“Quick count selama ini banyak menimbulkan kemudaratan, kemafsadatan. (Karena) setelah tahu quick count, rakyat beruforia merayakan kemenangan.”
Oleh sebab itu pihaknya mengusulkan agar QC DITIADAKAN.
Oleh sebab itu pihaknya mengusulkan agar QC DITIADAKAN.
Menyampaikan usul adalah hak MUI dan Din Syansuddin (DS) sebagai bagian dr kelompok masyarakat dan warganegara RI. Demikian pula jika ada yang MENOLAK usul tsb, sejauh memang ada alasanbyg nalar dan pembuktian yg bisa dipertanggungjawabkan baik secara keilmuan, etika, politik, sosial, budaya.
Alasan DS dan MUI utk meniadakan QC tak cukup solid dalam pandangan saya sebagai pengamat politik maupun warganegara RI. Belum ada suatu kajian komprehensif ttg dampak negatif QC terhadap stabilitas kamnas dan politik nasional semenjak metode tsb diterapkan dlm Pemilu di RI. Juga DS mengabaikan dampak positif dr QC bagi proses penghitungan hasil Pemilu apabila ia dilakukan secara ketat mengikuti kaidah keilmuan.
Hal sama juga terjadi dengan hasil survei yang selain bisa berdampak positif juga bisa negatif, terutama jika ia disalahgunakan dengan mengabaikan kaidah dan prosesur keilmuan yg sudah disepakati.
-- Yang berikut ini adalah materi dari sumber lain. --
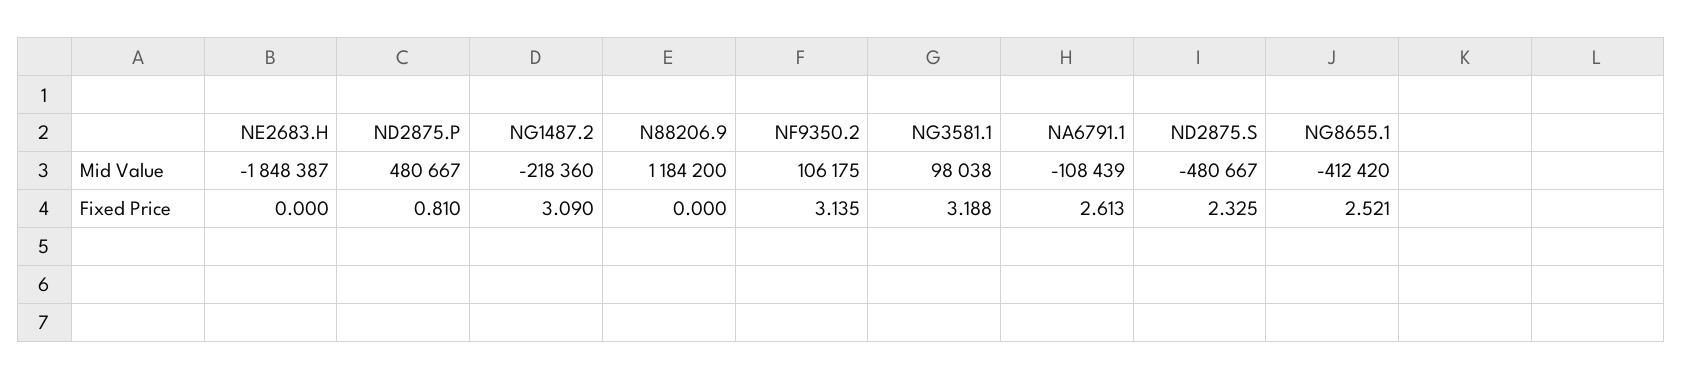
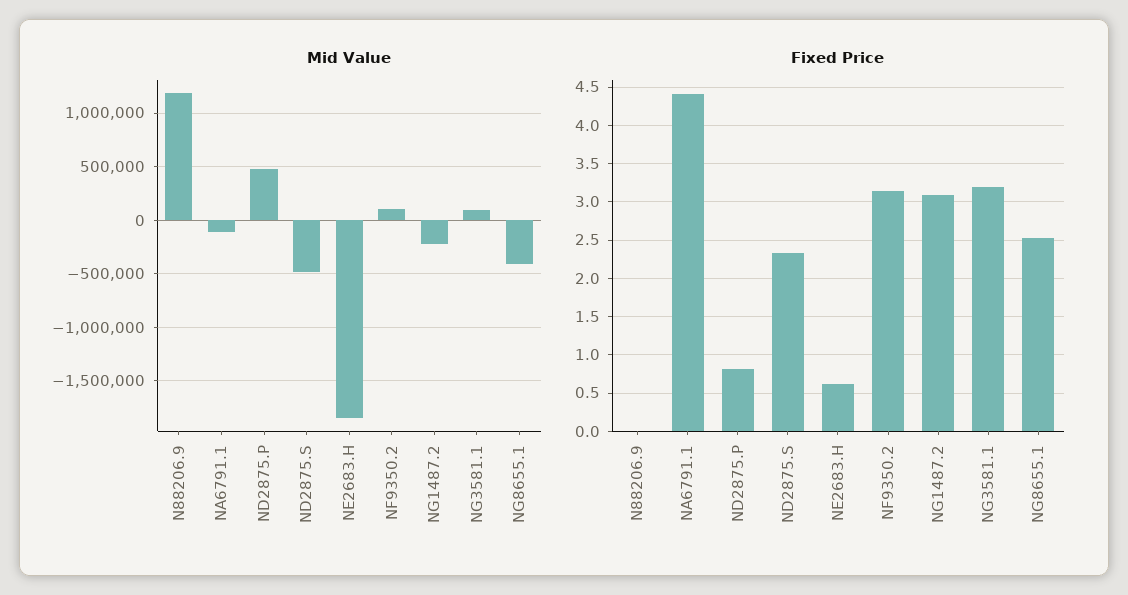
Fixed Price, NE2683.H: 0 -> 0.6
Fixed Price, NA6791.1: 2.613 -> 4.4

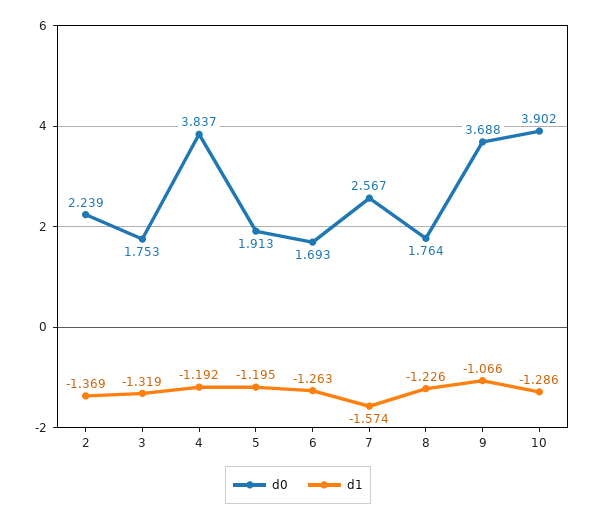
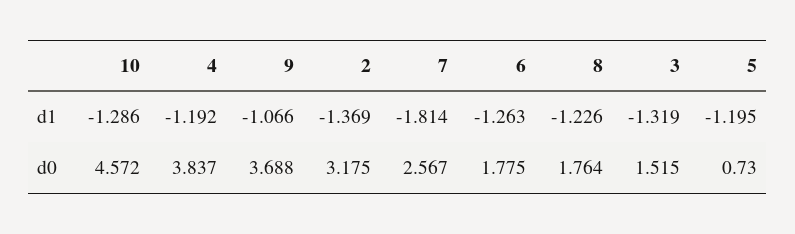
d0, 2: 2.239 -> 3.175
d0, 3: 1.753 -> 1.515
d0, 5: 1.913 -> 0.73
d0, 6: 1.693 -> 1.775
d1, 7: -1.574 -> -1.814
d0, 10: 3.902 -> 4.572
Jadi akar masalahnya bukanlah pada QC atau survei sebagai salah satu upaya manusia modern dalam memecahkan masalahnya, tetapi pada bagaimana mereka diterapkan: apakah sesuai atau tidak dg aturan keilmuan yg berlaku.
Terkait dg reaksi masyarakat terhadap hasil QC, yang harus diperhatikan justru adalah bgmn manipulasi thd hasil QC sehingga mengakibatkan eforia tsb. Jika masyarakat diajari secara rasional utk memahami apa dan bagaimana serta utk keperluan apa QC itu, saya rasa manipulasi hasil akan bisa dikurangi. Ini sangat berhubungan dg dinamika masyarakat dan kedewasaan masyarakat dalam menghadapi modernitas dan modernisasi.
Fakta selama beberapa dasawarsa di negeri kita menunjukkan bahwa manipulasi QC dimotivasi oleh kepentingan individu dan kelompok kepentingan khusunya elit politik. Masyarakat sejatinya sudah siap dan terbiasa dengan survei2 dan juga QC, karena mereka juga bagian integral dari masyarakat modern yang tersosialisasi oleh praksis masyarakat modern di belahan dunia lain.
Menurut saya, usul DS dan MUI utk meniadakan QC selain melawan dinamika masyarakat, juga tidak bijak. Ini mirip dg upaya melarang menggunakan teknologi canggih dlm rangka mengamati HILAL utk awal Ramadhan dan Syawal, dengan alasan yg sama: menciptakan keributan dalam masyarakat.
Manusia modern akan selalu berkembang, termasuk ilmu pengetahuan dan teknologi yg dipakainya. Pembatasan bisa saja dilakukan sejauh memang demi kemaslahatan manusia sendiri dengan didasari oleh pertimbangan-2 matang. Bukan karena sentimen dan kepentingan. Survei dan QC merupakan salah satu kebutuhan dalam masyarakat modern yg bergerak dengan dinamika yg cepat.
Sejauh yang saya lihat, baik survei dan QC membawa manfaat yang lebih banyak ketimbang madharatnya. Soal ada pihak yang nelakukan manipulasi dan bereaksi berlebihan, hal itu bukan karena dampak mereka, tetapi karena sikap manipulatif yang ada diantara individu dan kelompok kepentingan.
Akhirnya, marilah berpolitik dengan nalar dan nurani, bukan kemarahan dan benci. Demokrasi di Indonesia harus semakin terkonsolidasi, bukan mengalami kemunduran akibat manipulasi. Wallahua'lam.